Here's the weekend story, with it's sad ending, too:

"How cool would it be if I could capture visitor IPs for a certain url and plot them on a map, like Google maps?," I thought to myself.  "Very cool," myself responded.  Grab the IP from, say, the IIS logs or whatever and do a lookup.  No problem, right?  Wrong.  Innumerable ips to look up, lots of DNS, stupid IIS permissions.  "How about a javascript that calls a simple page to record the host ip and the datetime?," I said to myself.  Slightly concerned that I was going crazy, I replied tentatively, "Sure, that sounds good."

I grabbed the raw delegation ranges text file that ARIN has mirrored for RIPE, LACNIC, and APNIC (RIPE has AFRINIC's mirrored) and stuck them in a db (there're only about 70,000, a lot less than the max amount of ipv4 ips), made an IP address to IP number conversion utility, a quick lookup utility to get the IP block of a particular IP number and, finally, a little whois'er that queries the block registries (not domain registrars) and grabbed city and country name.  The last little bit was manually adding geocoords (lat,lon) to each city in the city table, but that's easy.  (I'm thinking about how to automate that bit, too.)   Phew!  Technical mumbo-jumbo aside, I get the visitor's city and plot on map.
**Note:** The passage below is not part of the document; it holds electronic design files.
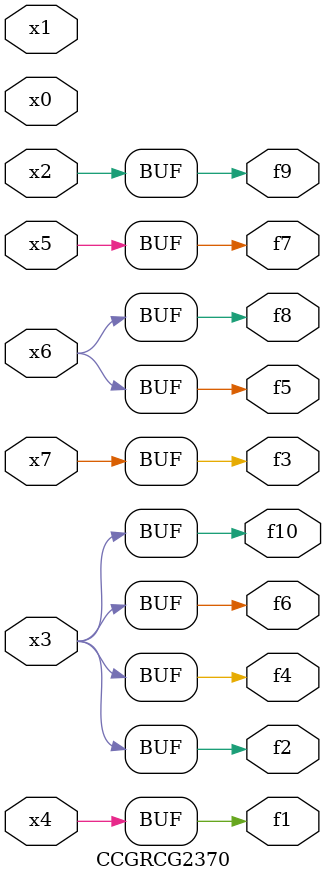
<source format=v>
module CCGRCG2370(
	input x0, x1, x2, x3, x4, x5, x6, x7,
	output f1, f2, f3, f4, f5, f6, f7, f8, f9, f10
);
	assign f1 = x4;
	assign f2 = x3;
	assign f3 = x7;
	assign f4 = x3;
	assign f5 = x6;
	assign f6 = x3;
	assign f7 = x5;
	assign f8 = x6;
	assign f9 = x2;
	assign f10 = x3;
endmodule

</source>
The final result looks sweet. (Petah Tiqwa, Israel?) For example, this blog's hits come from all over, see here.

This morning, as I'm perusing some news I see that Google's releasing their analytics product for free (Free Web site therapy, Reuters, 11/14/2005; Google Press Release).  Yay!  I like Google.  Then it hits me:  I've just been housed!  Granted, they've probably had the idea for a lot longer, more resources than just one guy and a weekend, and much, much more data, but check out the neat picture from their main page:

It's (of course) got a map to track visitors! (Their map is Flash, though.  Odd, I thought, when they have a map tool. Seems like this analytics suite was bought/enhanced from some company called 'Urchin5'?  May have to look into it, may not care so much, either).  It uses a simple little javascript to ping their servers. It has pie charts.  Everyone knows that pie charts are the end-all-be all of cool.  Google:1, Me: 0.
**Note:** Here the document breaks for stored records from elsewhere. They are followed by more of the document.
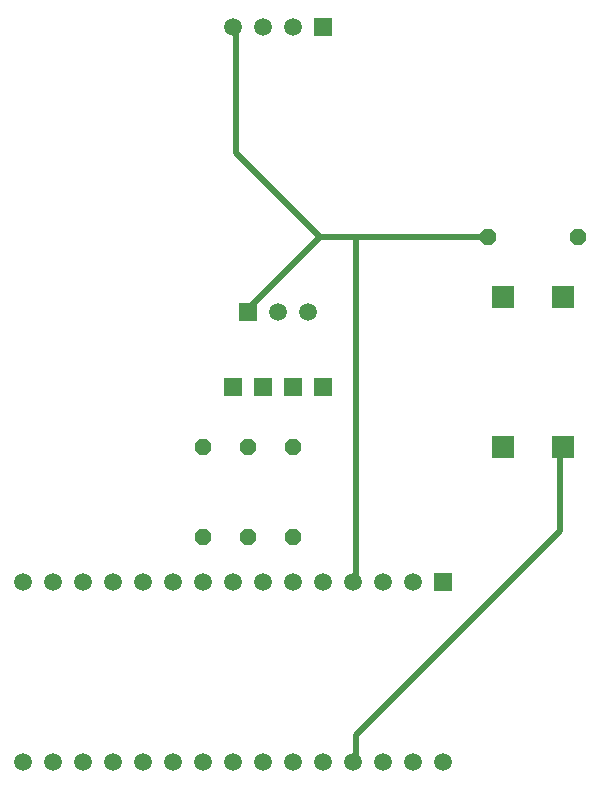
<source format=gbl>
G75*
%MOIN*%
%OFA0B0*%
%FSLAX25Y25*%
%IPPOS*%
%LPD*%
%AMOC8*
5,1,8,0,0,1.08239X$1,22.5*
%
%ADD10R,0.05937X0.05937*%
%ADD11C,0.05937*%
%ADD12OC8,0.05200*%
%ADD13R,0.07500X0.07500*%
%ADD14C,0.02000*%
D10*
X0122578Y0178933D03*
X0132578Y0178933D03*
X0142578Y0178933D03*
X0152578Y0178933D03*
X0127578Y0203933D03*
X0152578Y0298933D03*
X0192578Y0113933D03*
D11*
X0052578Y0053933D03*
X0062578Y0053933D03*
X0072578Y0053933D03*
X0082578Y0053933D03*
X0092578Y0053933D03*
X0102578Y0053933D03*
X0112578Y0053933D03*
X0122578Y0053933D03*
X0132578Y0053933D03*
X0142578Y0053933D03*
X0152578Y0053933D03*
X0162578Y0053933D03*
X0172578Y0053933D03*
X0182578Y0053933D03*
X0192578Y0053933D03*
X0182578Y0113933D03*
X0172578Y0113933D03*
X0162578Y0113933D03*
X0152578Y0113933D03*
X0142578Y0113933D03*
X0132578Y0113933D03*
X0122578Y0113933D03*
X0112578Y0113933D03*
X0102578Y0113933D03*
X0092578Y0113933D03*
X0082578Y0113933D03*
X0072578Y0113933D03*
X0062578Y0113933D03*
X0052578Y0113933D03*
X0137578Y0203933D03*
X0147578Y0203933D03*
X0142578Y0298933D03*
X0132578Y0298933D03*
X0122578Y0298933D03*
D12*
X0207578Y0228933D03*
X0237578Y0228933D03*
X0142578Y0158933D03*
X0127578Y0158933D03*
X0112578Y0158933D03*
X0112578Y0128933D03*
X0127578Y0128933D03*
X0142578Y0128933D03*
D13*
X0212578Y0158933D03*
X0232578Y0158933D03*
X0232578Y0208933D03*
X0212578Y0208933D03*
D14*
X0207578Y0228933D02*
X0163578Y0228933D01*
X0163578Y0114933D01*
X0162578Y0113933D01*
X0163578Y0062933D02*
X0231578Y0130933D01*
X0231578Y0158933D01*
X0232578Y0158933D01*
X0163578Y0228933D02*
X0151578Y0228933D01*
X0123578Y0256933D01*
X0123578Y0298933D01*
X0122578Y0298933D01*
X0151578Y0228933D02*
X0127578Y0204933D01*
X0127578Y0203933D01*
X0163578Y0062933D02*
X0163578Y0054933D01*
X0162578Y0053933D01*
M02*

</source>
Of course, I'm not competing with their product or even into "analytics," I'm just experimenting.  I learned a whole bunch, too.  For instance, NET 1.1 (which I used instead of Java, for kicks, or 2.0, which looks pretty neat, too) is pretty straightforward, once you get used to its quirks.  I dislike how it reformats HTML and how it doesn't compile in the background like Eclipse.  Parsing registry data into a db's easy, lookup reconciliation's not too bad, and generating javascript for the Google maps is a snap.  I'll keep playing around with my app, trying to make it more efficient and automated, but I'm going to stick on the Google Analytics' javascript on a few urls.  Since they're (Google, collectively) smarter than I am (and have a patent on address geocoding), I'll be interested to see how well my data tracks.

[Edit: here's a story about how Google's liberation of the Urchin product effects analytics firms: WebSideStory Stock Falls on Google Plans, AP, 11/14/2005.
Urchin, also a San Deigo company, was acquired by Google in March 2005 and was, apparently, big news in the SEO community.  Urchin's service was a $199/mo.]

[Edit: replaced the link to the Google patent on USPTO with a link to Google's patent search on the patent. Neat!]